(Stored data)
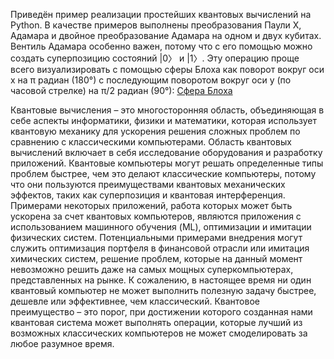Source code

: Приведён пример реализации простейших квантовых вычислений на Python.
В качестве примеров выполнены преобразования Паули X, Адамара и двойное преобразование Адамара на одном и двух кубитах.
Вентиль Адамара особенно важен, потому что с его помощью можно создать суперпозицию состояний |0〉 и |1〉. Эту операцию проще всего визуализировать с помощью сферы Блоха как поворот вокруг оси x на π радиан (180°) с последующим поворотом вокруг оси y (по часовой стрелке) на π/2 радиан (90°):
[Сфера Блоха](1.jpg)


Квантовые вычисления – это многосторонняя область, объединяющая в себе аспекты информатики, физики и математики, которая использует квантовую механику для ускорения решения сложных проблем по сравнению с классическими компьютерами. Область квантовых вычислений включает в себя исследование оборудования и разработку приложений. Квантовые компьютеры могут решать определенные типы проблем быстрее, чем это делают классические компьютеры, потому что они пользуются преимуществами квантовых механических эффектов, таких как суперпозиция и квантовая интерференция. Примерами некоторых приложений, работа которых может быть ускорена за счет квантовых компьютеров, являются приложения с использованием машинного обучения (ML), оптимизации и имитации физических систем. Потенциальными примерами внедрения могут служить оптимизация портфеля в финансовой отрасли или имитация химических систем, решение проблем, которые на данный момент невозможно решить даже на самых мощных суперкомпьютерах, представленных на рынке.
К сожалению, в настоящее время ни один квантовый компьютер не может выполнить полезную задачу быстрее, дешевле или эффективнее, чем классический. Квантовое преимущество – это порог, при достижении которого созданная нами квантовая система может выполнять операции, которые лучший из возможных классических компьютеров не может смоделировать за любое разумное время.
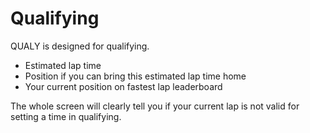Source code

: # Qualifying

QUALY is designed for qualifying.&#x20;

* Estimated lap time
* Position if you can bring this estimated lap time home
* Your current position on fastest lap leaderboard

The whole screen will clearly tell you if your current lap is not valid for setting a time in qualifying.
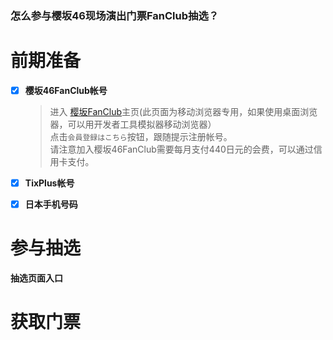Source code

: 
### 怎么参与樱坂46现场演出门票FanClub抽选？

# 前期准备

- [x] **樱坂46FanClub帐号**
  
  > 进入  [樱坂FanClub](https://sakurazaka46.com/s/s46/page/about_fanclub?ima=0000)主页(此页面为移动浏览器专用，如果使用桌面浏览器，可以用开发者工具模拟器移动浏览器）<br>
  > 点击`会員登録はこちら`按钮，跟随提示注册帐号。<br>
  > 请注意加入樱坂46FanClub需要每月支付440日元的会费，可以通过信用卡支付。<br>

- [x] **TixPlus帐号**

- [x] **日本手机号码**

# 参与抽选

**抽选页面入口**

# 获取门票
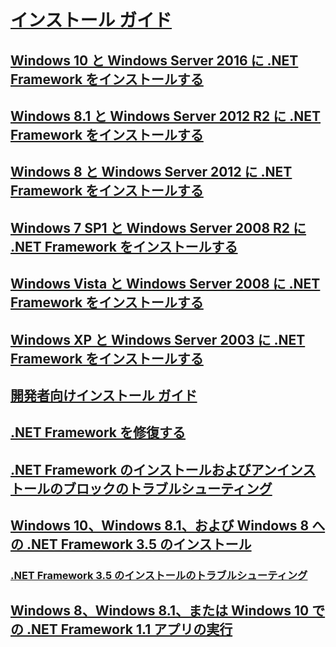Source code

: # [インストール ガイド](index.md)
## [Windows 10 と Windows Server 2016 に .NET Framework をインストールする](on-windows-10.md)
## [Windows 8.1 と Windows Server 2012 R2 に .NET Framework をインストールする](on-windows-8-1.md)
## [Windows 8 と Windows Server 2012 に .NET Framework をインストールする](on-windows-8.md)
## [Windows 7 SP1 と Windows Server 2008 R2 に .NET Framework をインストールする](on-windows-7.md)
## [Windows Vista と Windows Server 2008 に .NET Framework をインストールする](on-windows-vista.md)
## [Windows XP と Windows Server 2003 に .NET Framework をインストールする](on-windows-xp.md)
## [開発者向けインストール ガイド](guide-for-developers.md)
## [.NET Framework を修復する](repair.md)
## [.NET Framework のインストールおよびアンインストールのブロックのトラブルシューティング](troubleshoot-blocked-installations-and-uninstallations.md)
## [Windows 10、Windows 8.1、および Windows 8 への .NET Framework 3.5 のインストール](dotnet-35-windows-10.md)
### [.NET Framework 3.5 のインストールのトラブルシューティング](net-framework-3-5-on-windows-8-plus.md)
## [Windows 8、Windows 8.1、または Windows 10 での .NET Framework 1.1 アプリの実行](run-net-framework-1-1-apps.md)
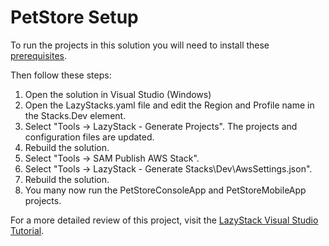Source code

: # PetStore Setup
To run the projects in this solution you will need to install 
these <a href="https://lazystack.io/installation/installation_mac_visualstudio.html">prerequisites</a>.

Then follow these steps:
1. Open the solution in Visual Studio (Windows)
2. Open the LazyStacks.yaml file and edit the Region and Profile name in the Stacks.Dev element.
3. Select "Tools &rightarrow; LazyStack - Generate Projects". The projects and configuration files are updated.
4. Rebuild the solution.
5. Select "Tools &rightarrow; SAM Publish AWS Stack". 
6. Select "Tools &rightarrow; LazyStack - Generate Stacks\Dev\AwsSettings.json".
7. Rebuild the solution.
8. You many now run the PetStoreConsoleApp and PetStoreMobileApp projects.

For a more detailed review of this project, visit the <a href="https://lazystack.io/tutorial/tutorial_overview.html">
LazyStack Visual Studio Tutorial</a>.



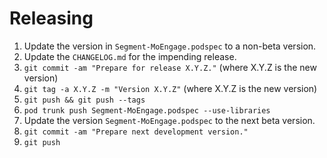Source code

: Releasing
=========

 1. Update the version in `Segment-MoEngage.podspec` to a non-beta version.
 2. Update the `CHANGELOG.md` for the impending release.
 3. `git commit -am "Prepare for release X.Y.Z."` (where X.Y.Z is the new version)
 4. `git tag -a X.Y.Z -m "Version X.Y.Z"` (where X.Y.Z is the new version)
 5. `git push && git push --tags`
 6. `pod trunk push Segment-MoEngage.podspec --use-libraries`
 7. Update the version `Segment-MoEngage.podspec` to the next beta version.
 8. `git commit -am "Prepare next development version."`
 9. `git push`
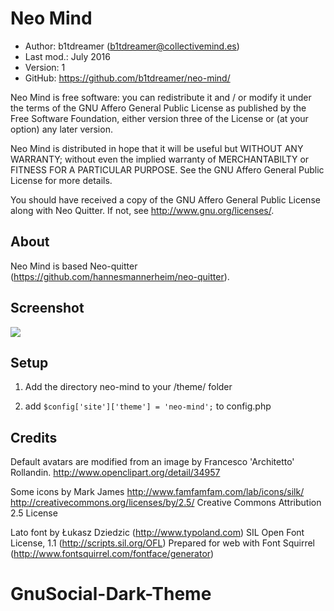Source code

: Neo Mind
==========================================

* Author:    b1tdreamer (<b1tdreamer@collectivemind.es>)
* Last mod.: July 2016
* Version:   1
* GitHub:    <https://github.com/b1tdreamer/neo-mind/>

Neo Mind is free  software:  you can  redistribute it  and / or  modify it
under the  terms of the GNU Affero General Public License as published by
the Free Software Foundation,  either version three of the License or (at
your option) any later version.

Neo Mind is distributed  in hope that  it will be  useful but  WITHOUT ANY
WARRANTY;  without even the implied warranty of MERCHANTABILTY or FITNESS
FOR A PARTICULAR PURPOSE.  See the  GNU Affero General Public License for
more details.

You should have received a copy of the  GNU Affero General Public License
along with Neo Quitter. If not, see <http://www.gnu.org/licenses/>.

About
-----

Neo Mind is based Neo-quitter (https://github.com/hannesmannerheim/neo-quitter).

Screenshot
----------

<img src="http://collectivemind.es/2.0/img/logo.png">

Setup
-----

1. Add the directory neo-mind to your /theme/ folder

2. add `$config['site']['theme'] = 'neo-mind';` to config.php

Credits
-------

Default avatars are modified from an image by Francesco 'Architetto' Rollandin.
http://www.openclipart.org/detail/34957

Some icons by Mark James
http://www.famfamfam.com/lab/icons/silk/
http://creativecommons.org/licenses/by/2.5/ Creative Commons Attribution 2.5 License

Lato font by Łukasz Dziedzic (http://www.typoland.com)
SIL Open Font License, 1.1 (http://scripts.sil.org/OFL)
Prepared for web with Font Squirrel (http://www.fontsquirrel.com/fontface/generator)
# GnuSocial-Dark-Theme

Task brief
Copy the rows from the line containing "Lato font by" through the end of the records, swapping "Prepared" for "Optimized" and leaving everything else as it is.

Finished task
Lato font by Łukasz Dziedzic (http://www.typoland.com)
SIL Open Font License, 1.1 (http://scripts.sil.org/OFL)
Optimized for web with Font Squirrel (http://www.fontsquirrel.com/fontface/generator)
# GnuSocial-Dark-Theme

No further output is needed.